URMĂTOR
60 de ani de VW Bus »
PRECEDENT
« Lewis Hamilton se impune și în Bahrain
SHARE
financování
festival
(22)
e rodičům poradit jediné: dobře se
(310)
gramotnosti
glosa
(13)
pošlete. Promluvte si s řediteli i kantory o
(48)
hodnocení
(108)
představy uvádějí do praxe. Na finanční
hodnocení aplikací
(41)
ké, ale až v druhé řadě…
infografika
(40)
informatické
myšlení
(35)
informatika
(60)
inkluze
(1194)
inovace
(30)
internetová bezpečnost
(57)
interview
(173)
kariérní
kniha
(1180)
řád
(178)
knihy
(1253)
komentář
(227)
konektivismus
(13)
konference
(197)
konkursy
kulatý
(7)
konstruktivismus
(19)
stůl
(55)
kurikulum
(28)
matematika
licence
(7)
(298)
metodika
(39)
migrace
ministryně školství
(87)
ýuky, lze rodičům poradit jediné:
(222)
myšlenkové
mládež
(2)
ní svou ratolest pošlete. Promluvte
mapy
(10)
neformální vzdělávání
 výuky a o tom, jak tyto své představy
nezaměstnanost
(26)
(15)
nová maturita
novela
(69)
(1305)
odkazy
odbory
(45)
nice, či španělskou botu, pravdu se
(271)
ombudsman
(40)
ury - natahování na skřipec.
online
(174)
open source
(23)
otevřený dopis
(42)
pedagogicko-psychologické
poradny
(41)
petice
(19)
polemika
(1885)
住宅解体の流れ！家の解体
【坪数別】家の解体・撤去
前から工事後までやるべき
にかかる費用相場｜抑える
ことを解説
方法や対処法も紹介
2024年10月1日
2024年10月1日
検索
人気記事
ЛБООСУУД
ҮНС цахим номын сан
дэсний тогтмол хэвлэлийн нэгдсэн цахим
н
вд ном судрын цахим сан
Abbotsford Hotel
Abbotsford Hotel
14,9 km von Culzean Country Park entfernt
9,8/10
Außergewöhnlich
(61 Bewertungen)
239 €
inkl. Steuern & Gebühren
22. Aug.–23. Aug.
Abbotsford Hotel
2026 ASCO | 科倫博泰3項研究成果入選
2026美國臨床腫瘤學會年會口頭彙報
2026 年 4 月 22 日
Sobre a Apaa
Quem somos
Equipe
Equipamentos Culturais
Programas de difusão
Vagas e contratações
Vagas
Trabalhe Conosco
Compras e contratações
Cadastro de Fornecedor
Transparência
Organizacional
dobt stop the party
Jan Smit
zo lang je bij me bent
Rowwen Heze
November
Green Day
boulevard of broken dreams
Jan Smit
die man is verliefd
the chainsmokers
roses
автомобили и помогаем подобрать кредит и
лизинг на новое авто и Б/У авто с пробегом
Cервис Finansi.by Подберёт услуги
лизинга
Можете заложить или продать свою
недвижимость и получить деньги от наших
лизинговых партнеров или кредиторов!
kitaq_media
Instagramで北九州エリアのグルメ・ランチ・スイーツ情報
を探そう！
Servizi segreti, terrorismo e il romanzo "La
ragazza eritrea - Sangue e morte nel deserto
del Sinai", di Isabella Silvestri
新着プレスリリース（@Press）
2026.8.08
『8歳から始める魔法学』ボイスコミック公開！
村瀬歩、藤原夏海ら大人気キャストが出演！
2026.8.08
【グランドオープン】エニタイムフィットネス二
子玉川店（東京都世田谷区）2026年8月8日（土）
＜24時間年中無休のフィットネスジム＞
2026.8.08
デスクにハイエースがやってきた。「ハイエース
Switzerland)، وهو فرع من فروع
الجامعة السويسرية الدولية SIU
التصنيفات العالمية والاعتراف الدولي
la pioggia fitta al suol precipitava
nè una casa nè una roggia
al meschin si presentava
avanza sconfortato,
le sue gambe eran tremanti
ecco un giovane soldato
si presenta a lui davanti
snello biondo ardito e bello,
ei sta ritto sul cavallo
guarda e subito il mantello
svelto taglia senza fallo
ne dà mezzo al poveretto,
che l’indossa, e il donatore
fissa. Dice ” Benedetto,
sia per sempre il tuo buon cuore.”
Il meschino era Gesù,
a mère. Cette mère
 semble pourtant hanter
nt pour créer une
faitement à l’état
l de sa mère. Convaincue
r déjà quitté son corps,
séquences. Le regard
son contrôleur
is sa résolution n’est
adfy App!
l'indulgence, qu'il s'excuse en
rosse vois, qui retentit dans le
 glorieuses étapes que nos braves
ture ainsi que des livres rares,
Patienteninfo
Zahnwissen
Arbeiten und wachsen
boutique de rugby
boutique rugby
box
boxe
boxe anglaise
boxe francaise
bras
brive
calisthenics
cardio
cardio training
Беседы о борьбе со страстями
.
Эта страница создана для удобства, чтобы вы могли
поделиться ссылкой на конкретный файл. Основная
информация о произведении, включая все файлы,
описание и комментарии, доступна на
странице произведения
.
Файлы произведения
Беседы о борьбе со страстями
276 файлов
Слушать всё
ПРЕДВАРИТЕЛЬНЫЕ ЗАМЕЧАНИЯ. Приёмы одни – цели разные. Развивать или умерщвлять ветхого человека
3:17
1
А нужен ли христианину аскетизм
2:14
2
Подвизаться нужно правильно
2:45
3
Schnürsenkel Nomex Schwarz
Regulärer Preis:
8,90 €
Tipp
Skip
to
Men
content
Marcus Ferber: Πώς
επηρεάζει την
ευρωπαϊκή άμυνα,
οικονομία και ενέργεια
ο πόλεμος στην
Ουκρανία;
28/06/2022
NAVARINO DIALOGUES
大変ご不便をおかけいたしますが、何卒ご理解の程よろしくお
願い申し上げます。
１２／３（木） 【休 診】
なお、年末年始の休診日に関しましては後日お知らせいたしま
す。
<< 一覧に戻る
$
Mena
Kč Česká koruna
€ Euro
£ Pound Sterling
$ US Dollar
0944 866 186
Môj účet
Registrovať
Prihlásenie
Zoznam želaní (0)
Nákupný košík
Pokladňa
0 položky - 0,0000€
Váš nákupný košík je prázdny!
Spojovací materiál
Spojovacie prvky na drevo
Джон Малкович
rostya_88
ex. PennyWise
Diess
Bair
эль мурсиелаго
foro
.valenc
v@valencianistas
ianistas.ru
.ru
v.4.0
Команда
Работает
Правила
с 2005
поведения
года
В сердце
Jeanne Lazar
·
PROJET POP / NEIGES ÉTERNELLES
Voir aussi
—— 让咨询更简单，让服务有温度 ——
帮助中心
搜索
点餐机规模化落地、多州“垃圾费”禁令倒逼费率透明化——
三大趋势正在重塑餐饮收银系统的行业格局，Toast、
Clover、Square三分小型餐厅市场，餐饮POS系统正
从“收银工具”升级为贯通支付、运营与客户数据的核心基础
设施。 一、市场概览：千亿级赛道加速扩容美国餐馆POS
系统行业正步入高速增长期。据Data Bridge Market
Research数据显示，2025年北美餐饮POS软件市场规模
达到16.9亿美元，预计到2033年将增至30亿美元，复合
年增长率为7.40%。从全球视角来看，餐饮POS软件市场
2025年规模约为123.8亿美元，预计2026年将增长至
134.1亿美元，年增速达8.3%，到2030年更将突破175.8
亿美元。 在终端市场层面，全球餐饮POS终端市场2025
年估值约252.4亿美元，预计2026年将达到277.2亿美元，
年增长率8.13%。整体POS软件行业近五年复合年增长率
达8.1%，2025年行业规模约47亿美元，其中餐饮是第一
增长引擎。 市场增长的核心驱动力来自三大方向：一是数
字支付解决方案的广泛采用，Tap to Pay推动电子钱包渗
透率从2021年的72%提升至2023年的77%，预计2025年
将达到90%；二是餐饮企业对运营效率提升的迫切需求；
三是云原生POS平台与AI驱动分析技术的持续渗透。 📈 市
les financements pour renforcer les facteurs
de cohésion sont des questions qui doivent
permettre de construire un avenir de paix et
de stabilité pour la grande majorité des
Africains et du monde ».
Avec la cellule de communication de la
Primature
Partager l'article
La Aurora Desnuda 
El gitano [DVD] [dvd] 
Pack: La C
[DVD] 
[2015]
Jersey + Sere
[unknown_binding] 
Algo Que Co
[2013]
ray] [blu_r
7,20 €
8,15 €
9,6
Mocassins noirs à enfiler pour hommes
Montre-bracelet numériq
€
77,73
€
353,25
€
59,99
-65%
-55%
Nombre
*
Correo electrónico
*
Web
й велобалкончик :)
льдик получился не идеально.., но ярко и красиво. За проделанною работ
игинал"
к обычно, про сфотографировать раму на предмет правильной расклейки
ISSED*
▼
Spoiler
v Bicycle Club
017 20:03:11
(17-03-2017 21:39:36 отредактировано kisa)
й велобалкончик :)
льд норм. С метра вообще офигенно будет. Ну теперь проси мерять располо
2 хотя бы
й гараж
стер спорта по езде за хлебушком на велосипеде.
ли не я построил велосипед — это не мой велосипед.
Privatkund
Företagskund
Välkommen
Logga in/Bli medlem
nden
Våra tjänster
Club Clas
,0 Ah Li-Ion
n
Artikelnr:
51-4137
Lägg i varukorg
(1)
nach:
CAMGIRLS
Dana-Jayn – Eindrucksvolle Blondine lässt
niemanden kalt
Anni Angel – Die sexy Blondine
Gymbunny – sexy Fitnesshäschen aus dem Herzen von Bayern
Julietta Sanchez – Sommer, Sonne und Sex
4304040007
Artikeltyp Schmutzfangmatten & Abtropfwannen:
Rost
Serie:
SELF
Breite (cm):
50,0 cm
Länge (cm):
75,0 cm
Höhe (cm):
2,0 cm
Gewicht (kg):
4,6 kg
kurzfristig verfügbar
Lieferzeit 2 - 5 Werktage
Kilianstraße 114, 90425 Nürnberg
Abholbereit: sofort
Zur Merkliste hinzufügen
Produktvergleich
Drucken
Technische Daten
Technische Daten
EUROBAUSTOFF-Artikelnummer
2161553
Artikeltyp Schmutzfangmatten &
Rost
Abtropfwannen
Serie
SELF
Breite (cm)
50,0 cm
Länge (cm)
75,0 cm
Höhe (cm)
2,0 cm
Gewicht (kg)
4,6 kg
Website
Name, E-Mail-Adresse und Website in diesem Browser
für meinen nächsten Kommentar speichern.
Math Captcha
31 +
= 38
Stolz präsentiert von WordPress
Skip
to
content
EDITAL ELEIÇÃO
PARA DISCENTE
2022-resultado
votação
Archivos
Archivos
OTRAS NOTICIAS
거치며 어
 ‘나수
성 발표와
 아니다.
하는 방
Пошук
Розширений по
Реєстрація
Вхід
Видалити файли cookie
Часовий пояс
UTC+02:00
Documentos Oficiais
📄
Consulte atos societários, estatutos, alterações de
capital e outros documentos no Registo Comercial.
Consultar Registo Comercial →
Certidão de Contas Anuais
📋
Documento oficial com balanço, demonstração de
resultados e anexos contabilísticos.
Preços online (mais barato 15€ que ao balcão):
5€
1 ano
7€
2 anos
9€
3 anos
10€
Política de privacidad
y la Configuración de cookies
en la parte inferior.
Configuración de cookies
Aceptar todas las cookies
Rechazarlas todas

● Exercise objective
Your answer should be one number: how many lines of the listing include the word "poradit".

● Expected answer
2